-------- WORKING DATA --------
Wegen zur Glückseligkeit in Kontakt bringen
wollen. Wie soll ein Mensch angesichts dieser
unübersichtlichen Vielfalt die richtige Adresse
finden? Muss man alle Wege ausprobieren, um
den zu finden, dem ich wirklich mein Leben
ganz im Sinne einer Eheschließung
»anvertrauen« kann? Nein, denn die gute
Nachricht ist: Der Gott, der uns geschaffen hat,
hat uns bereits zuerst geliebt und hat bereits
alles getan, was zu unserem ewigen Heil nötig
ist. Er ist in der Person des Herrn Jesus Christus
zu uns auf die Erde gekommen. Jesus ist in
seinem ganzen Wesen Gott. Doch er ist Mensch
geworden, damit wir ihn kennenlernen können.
--------
# WORK ITEM
For every line above that includes the word "finden", return the line.

# COMPLETED EXERCISE
finden? Muss man alle Wege ausprobieren, um
den zu finden, dem ich wirklich mein Leben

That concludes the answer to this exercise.